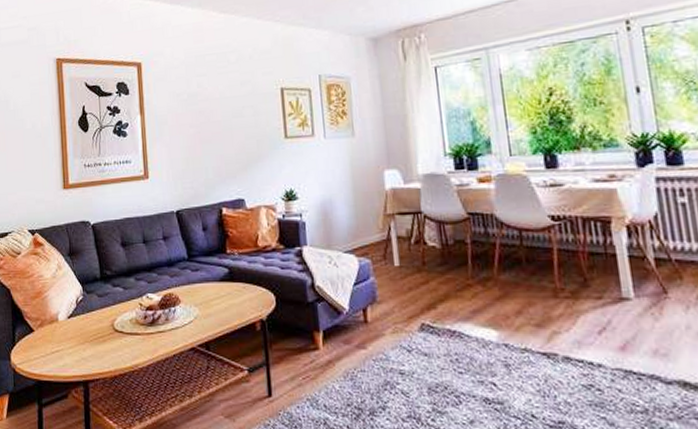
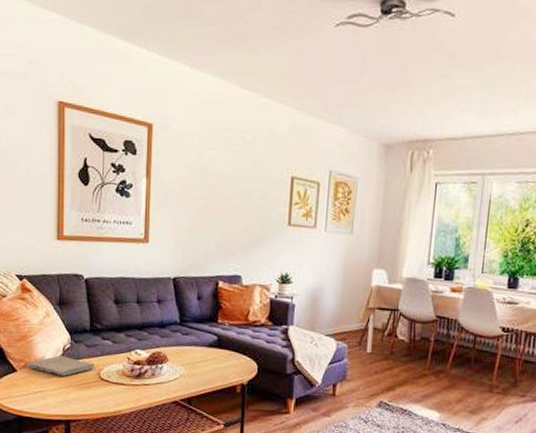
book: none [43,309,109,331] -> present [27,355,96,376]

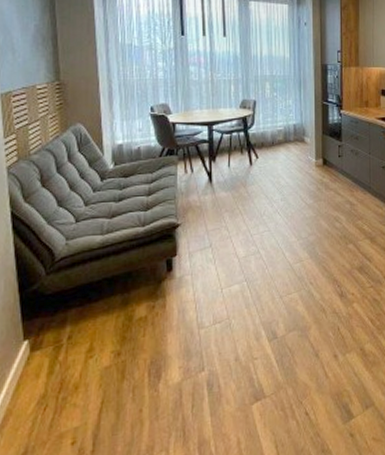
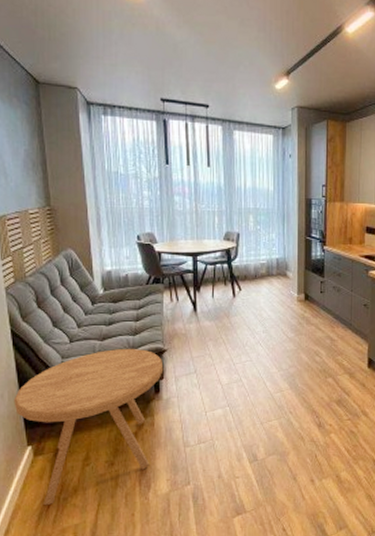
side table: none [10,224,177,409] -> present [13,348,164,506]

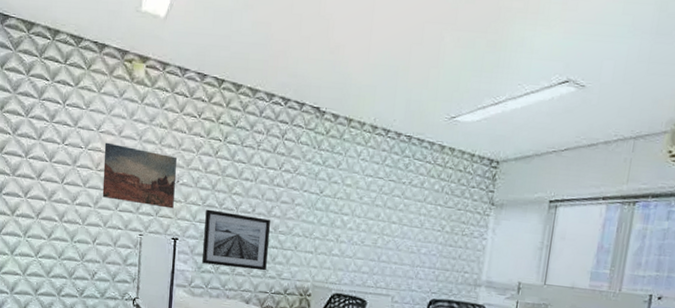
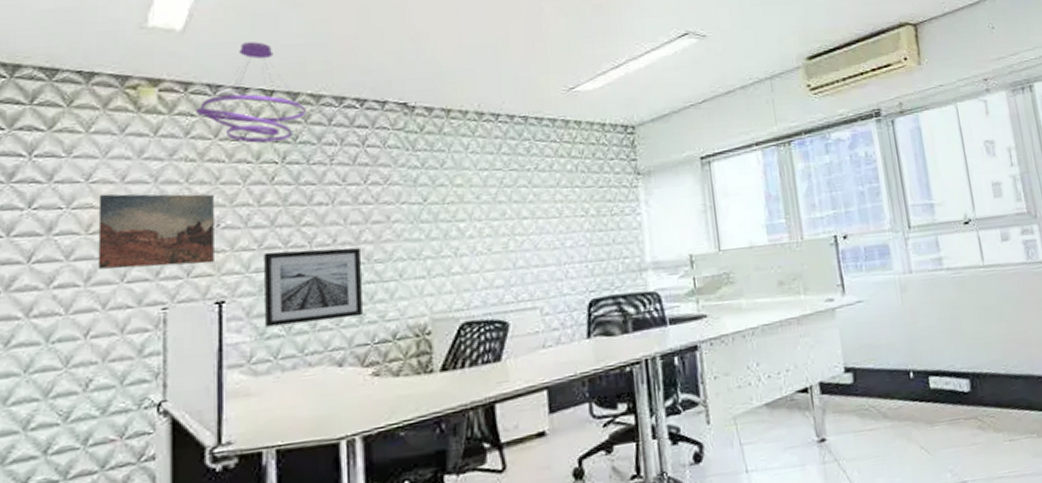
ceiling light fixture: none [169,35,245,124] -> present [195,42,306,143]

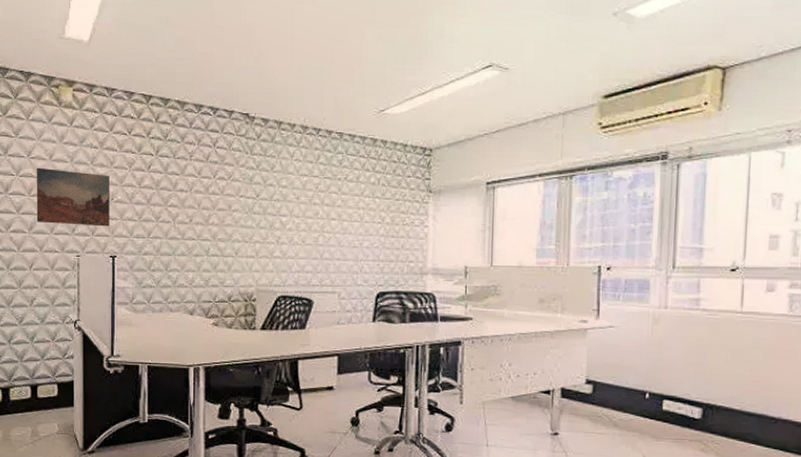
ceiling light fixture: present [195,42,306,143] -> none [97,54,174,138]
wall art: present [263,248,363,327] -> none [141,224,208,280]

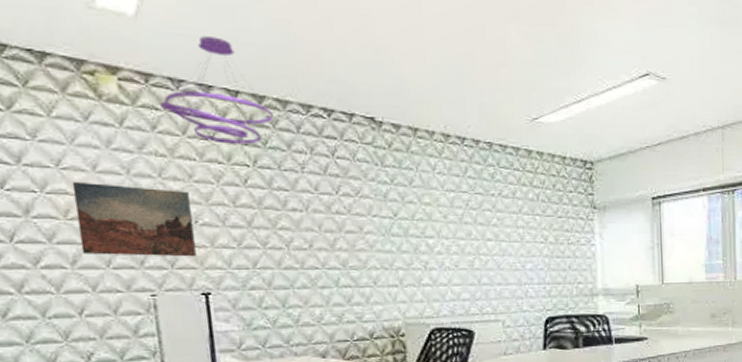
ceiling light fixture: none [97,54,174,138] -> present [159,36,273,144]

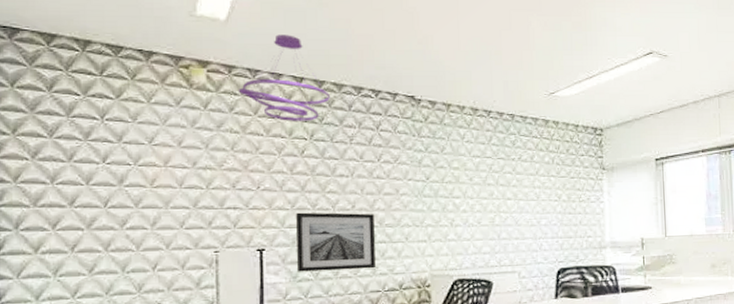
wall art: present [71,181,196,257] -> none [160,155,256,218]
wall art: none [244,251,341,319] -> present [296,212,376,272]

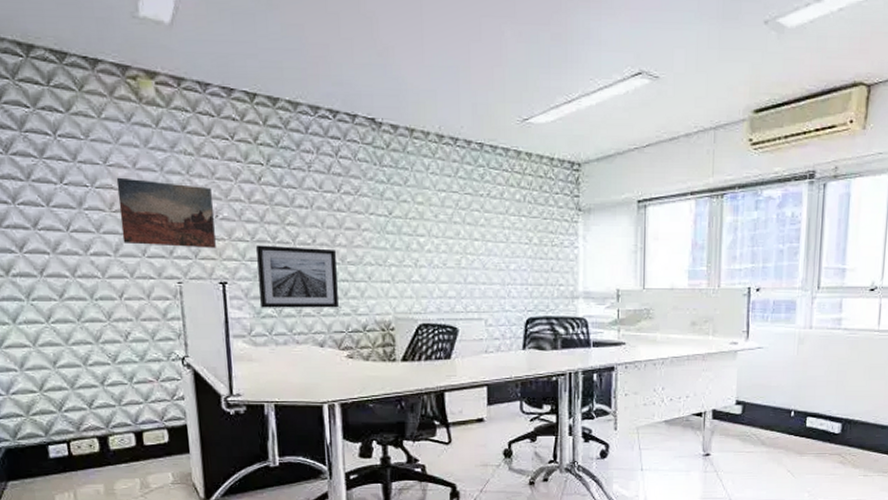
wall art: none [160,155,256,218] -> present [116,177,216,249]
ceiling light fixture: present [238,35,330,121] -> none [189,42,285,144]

Problem statement:
Without the images, write out all of the records exactly.

Result of this exercise:
book: none [43,309,109,331] -> present [27,355,96,376]

side table: none [10,224,177,409] -> present [13,348,164,506]

ceiling light fixture: none [169,35,245,124] -> present [195,42,306,143]

ceiling light fixture: present [195,42,306,143] -> none [97,54,174,138]
wall art: present [263,248,363,327] -> none [141,224,208,280]

ceiling light fixture: none [97,54,174,138] -> present [159,36,273,144]

wall art: present [71,181,196,257] -> none [160,155,256,218]
wall art: none [244,251,341,319] -> present [296,212,376,272]

wall art: none [160,155,256,218] -> present [116,177,216,249]
ceiling light fixture: present [238,35,330,121] -> none [189,42,285,144]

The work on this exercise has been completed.